望月街道は、この街道を開設した新城市長篠の豪商・望月喜平治の名に由来する。彼は、宇連川右岸側に豊川を岩代橋で渡った新城市長篠字岩代付近から新城市川合に至るおよそ14kmの道を開設した。これまで道の無かった槇原地区の岩山に隧道を開く難工事を行い、その工事費用に私費を投じて賄ったことが彼の偉業として高く評価されている。この工事は明治10年(1877)に着手し、明治19年(1886)に完成するまでに9年の歳月を要した。

※上記画像は、長篠・施所橋付近にある頌徳碑である。明治19年に開通記念として建てられた。

 望月喜平治

望月喜平治は、明治19年(1886)の64歳に宇連川右岸の長篠側に巨額の私費を投じて荷車などの通行が可能な道を開いた人物である。開設区間は長篠~川合間の約13.7kmで、それまで道の無かった槇原地区に隧道を造り、宇連川右岸側に新道を開設した。

喜平治は文政5年(1822)に豊川流域屈指の豪商であった長篠の望月家に生まれ、明治26年(1893)に71歳の生涯を閉じた。この望月家は、長篠の戦いで参戦した武田方の武将の望月氏一族と関係をもつとされ、江戸時代に豊川の舟運の隆盛とともに商売を始め、屋号を久保屋と称した豪商となっていた。

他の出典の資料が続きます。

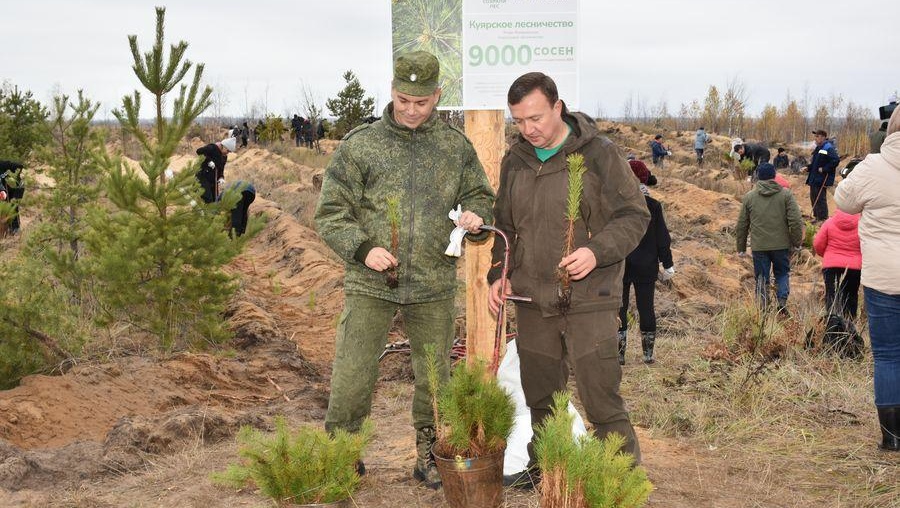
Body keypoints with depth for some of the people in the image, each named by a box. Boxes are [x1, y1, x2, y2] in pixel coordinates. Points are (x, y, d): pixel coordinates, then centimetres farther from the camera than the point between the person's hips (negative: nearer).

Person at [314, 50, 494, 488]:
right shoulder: (359, 145, -3)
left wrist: (476, 216, -9)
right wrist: (362, 249, -17)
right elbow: (329, 213, -1)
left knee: (436, 379, 13)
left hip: (434, 287, 2)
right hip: (370, 286, -2)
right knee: (352, 378, 0)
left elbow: (480, 196, 15)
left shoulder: (455, 146, 4)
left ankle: (429, 459, 31)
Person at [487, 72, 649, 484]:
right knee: (540, 395, 15)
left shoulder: (599, 154, -7)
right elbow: (505, 226, 21)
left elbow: (634, 215, -6)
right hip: (532, 299, 6)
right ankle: (544, 469, 32)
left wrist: (597, 251, -21)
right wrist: (498, 273, 7)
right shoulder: (515, 160, 10)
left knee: (600, 398, -8)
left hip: (589, 300, -5)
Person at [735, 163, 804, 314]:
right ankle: (782, 301, 0)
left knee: (761, 278, 9)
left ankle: (762, 308, 6)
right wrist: (797, 242, 4)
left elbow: (742, 225, 7)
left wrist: (741, 247, 15)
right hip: (781, 244, 0)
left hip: (759, 246, 0)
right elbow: (795, 221, -7)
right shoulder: (786, 194, -2)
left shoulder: (749, 196, 3)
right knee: (782, 273, 17)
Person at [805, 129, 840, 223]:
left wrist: (824, 169, -23)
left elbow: (836, 160, -26)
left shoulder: (828, 148, -15)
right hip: (814, 179, 10)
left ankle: (823, 219, 1)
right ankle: (817, 217, 26)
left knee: (820, 199, -6)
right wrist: (808, 168, 11)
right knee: (813, 198, 15)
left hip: (821, 180, -10)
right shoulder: (818, 148, 16)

喜平治は初め「喜左衛門」(愛称 まき様)と名乗り、商人としての才能を遺憾なく発揮した彼は、「江戸や大坂になくても、長篠の久保屋にはある」という評判をとるまでに成功し、一日に米を24俵つくことができる3階建ての大水車場を建て大米穀商となるまでに至った。その後、名を「喜平治」と改名し、吉田藩主から「久保屋が米を止めたら、吉田の息が止まる」とまで言わせるほどであったとされる。